Vitamin D is naturally present in very few foods. Fatty fish (salmon, tuna, and mackerel) and fish liver oils are the best sources. Cheese, beef liver, and egg yolks provide smaller amounts of the vitamin.

“We expected to find an association between low Vitamin D levels and the risk of dementia and Alzheimer's disease, but the results were surprising—we actually found that the association was twice as strong as we anticipated,” one of the study authors, David J. Llewellyn, said in a statement.

Canadian and British researchers reviewed 37 previous studies giving data on the levels of vitamin D in the blood of about 1,600 seniors. All the participants were over the age of 65 and had no symptoms of dementia and followed for an average of six years. Dementia was diagnosed in 171 people and 102 study participants were diagnosed with Alzheimer’s disease.

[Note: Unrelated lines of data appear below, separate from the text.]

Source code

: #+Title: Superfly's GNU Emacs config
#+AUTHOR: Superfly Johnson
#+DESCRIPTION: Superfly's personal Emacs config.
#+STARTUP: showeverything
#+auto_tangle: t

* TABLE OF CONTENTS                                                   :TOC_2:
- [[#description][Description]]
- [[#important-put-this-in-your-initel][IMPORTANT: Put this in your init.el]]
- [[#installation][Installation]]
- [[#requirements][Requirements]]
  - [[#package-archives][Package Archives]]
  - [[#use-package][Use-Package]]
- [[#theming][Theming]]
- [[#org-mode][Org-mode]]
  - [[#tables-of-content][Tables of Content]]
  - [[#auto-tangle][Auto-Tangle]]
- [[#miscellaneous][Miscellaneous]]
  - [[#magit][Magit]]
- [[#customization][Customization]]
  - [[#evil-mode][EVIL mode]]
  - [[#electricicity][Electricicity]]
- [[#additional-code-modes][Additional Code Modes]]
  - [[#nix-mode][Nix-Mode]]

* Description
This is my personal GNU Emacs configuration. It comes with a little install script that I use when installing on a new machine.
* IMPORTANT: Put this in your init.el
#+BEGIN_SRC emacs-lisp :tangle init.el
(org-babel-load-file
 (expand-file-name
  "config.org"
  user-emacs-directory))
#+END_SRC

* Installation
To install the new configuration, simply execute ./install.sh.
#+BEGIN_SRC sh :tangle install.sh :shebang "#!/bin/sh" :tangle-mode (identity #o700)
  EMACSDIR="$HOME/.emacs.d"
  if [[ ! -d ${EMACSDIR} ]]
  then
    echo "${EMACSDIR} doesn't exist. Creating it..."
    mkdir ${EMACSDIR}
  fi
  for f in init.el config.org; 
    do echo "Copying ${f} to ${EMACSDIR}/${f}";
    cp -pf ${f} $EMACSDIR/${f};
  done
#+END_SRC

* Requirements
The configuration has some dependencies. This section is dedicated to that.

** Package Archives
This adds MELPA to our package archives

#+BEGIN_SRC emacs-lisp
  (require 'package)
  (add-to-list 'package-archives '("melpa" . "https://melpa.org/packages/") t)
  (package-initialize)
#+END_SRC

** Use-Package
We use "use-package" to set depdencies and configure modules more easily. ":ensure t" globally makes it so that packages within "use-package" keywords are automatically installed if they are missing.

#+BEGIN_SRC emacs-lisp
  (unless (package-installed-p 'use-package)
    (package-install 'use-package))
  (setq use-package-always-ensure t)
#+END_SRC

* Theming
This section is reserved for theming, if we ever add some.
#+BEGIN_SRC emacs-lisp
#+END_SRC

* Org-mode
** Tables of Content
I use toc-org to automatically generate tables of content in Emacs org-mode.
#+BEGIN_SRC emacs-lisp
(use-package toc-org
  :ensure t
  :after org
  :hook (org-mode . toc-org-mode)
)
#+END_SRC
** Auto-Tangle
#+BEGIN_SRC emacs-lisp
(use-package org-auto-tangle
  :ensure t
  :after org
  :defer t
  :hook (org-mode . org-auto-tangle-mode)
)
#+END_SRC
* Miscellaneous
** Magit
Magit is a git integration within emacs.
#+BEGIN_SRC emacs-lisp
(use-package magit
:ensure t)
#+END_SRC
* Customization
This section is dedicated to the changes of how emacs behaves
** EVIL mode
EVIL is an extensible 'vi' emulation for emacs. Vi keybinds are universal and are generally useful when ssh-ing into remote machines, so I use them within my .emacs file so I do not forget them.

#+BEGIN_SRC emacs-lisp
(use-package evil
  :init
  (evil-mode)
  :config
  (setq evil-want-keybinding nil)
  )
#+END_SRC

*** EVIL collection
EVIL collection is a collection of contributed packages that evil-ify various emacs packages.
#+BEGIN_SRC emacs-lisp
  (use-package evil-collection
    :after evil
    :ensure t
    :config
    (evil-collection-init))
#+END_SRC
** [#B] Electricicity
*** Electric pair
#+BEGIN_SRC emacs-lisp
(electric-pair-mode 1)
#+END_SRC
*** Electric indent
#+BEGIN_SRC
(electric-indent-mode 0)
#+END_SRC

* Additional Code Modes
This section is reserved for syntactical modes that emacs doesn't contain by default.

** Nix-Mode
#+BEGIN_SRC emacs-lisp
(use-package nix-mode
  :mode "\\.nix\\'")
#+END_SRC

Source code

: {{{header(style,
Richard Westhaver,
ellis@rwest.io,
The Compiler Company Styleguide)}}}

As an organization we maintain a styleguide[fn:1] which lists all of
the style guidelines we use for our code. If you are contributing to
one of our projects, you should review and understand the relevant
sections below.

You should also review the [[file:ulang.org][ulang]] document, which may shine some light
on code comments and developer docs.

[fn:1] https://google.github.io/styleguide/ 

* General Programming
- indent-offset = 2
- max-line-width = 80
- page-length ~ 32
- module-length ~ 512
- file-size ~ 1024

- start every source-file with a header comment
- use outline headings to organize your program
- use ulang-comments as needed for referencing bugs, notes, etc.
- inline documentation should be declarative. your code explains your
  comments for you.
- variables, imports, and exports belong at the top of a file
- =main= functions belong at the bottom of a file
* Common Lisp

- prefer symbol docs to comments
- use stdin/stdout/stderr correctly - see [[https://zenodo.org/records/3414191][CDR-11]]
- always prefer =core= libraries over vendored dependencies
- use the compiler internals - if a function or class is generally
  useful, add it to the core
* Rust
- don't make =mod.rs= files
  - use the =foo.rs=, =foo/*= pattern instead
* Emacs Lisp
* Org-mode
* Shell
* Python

Those participants with low whose blood levels of vitamin D had an increased (53%) chance of developing dementia. compared to those with normal levels of vitamin D. Those who had severe deficiencies had a 125% greater risk of developing cognitive problems.

Alzheimer’s disease was more likely (70%) to develop in those with low vitamin D levels, but a severe deficiency increased the likelihood by over 120 percent.

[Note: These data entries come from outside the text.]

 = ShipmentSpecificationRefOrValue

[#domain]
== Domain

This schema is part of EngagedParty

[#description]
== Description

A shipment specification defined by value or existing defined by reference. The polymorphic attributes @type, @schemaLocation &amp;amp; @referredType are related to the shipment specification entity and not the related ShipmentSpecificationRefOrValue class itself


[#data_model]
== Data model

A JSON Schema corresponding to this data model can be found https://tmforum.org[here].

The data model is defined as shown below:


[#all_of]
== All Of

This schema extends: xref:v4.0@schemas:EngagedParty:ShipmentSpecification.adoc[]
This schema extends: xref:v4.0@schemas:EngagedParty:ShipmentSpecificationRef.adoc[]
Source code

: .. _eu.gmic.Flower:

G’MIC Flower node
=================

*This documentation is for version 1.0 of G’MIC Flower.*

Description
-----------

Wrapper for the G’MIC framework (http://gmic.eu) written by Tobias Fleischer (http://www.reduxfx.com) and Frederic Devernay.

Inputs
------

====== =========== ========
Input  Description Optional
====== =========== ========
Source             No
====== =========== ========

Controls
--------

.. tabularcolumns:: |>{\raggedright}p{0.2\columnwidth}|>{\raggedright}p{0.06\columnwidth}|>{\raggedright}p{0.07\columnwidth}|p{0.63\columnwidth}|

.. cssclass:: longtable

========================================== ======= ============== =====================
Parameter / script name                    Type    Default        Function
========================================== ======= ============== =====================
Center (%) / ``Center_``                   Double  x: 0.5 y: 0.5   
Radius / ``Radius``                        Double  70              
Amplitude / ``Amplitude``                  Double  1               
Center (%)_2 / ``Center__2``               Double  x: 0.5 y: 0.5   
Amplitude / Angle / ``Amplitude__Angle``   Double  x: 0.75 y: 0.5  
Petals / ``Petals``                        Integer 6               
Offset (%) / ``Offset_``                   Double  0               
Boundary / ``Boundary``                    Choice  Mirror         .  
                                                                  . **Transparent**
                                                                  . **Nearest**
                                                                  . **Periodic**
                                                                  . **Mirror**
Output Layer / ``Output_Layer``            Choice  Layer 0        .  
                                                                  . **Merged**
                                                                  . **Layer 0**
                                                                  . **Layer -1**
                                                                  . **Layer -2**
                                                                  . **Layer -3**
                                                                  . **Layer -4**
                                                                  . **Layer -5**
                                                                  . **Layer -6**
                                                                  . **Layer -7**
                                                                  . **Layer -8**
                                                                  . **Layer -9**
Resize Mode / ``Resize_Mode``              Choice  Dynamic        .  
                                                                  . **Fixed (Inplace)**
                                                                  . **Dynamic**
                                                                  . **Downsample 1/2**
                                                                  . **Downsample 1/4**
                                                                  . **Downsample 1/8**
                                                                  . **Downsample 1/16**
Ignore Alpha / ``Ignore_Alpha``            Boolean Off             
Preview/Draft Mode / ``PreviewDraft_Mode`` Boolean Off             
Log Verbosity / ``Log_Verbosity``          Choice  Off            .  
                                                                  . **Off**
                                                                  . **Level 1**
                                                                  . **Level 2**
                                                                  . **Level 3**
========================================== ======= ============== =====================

The level of vitamin D in the blood is affected by the foods people eat; the supplements, if any, they take; and exposure to the sun. Vitamin D is naturally present in very few foods. Fatty fish (salmon, tuna, and mackerel) and fish liver oils are the best sources. Cheese, beef liver, and egg yolks provide smaller amounts of the vitamin.

Fortified foods provide most of the vitamin D in our diets. Almost all milk sold in the US is fortified with vitamin D, and foods like breakfast cereal, orange juice, and margarine may also be fortified, depending on the brand.

Llewellyn said that clinical trials are needed to determine whether eating more vitamin D-rich foods or taking supplements can delay or possibly prevent dementia and Alzheimer’s disease. He cautioned that the results of this study did not determine that low vitamin D levels cause dementia, but added that the findings are encouraging given the devastating and expensive nature of these two diseases.

It is estimated that about 70 percent of Americans are deficient in vitamin D. The Recommended Dietary Allowance for vitamin D for adults up to the age of 70 is 600 IU per day. Those 71 and older should get 800 IU per day.

The study is published in Neurology.